Elle est plus agressive. La Chine traite désormais les dirigeants américains avec la même négligence que s’ils étaient européens. Elle lance des défis aux Américains et s’en prend même à leurs entreprises. Fin janvier, fait sans précédent, les autorités ont brandi la menace de représailles à l’encontre des compagnies américaines impliquées dans le projet de vente d’armes à Taïwan, comme Boeing. La Chine a une perception de sa propre force qui est nouvelle.

Qu’est-ce qui a changé?

En 2009, la Chine a enregistré 13 % de croissance intérieure et est devenue le premier pays exportateur mondial. En outre, l’effondrement du système financier américain et international l’a confortée dans son modèle. Sa supériorité est aujourd’hui avérée. Elle prendra peut-être fin un jour, notamment si la bulle immobilière chinoise explose un jour.

Il y a quelques mois, on parlait encore d’un G2, sorte de directoire mondial assuré par les Etats-Unis et la Chine. Est-ce encore envisageable?

La Chine n’envisage pas de duopole. Elle souhaite étendre sa propre zone d’influence. Pour cela, elle organise sa souveraineté monétaire, en diversifiant ses investissements. La Chine délaisse d’ailleurs depuis quelques semaines les bons de Trésor américains. C’est la première fois depuis des années que le Japon reprend la place de premier créancier américain.

«Les Etats-Unis ont besoin de la Chine»

Quel est le périmètre de cette zone d’influence?

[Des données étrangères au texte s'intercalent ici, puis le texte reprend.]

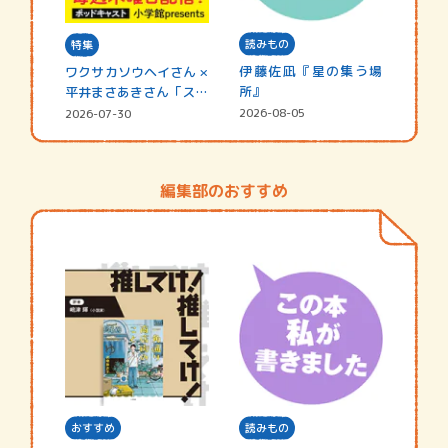
読みもの
特集
伊藤佐凪『星の集う場
ワクサカソウヘイさん ×
所』
平井まさあきさん「スペ
シャ…
2026-08-05
2026-07-30
編集部のおすすめ
おすすめ
読みもの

Illimité. Il y a une forte poussée chinoise en Afrique et en Amérique latine. La Chine consent aussi des prêts aux pays qui ont de grandes ressources énergétiques, comme la Russie et le Brésil. La Chine souhaite se tourner vers des pays en voie de développement plutôt que vers des Etats industrialisés. C’est sa stratégie.

Les tensions vont-elles nécessairement s’apaiser?

Les Etats-Unis ont besoin de la Chine, de son soutien politique sur les dossiers de la Corée du Nord et de l’Iran et de son soutien financier. Dès lors, les Etats-Unis restent prudents. Ils ont d’ailleurs peu réagi à la condamnation à onze ans de prison du chef de file de la dissidence chinoise, Liu Xiaobo. Seul un dérapage militaire pourrait enflammer les tensions.

Sur quel front?

Aux large des côtes chinoises. La Chine se plaint souvent de la politique de surveillance maritime des Etats-Unis. Début 2009, il y a eu un incident d’un navire de surveillance pris à partie par la marine chinoise. Cela pourrait se renouveler.

Entre la Chine et la France, les relations se sont-elles réchauffées?

Il y a eu normalisation sans chaleur. Nos systèmes industriels et économiques sont de plus en plus en concurrence. La Chine construit des autoroutes, des trains, des TGV et des centrales nucléaires… Cela va forcément créer des tensions.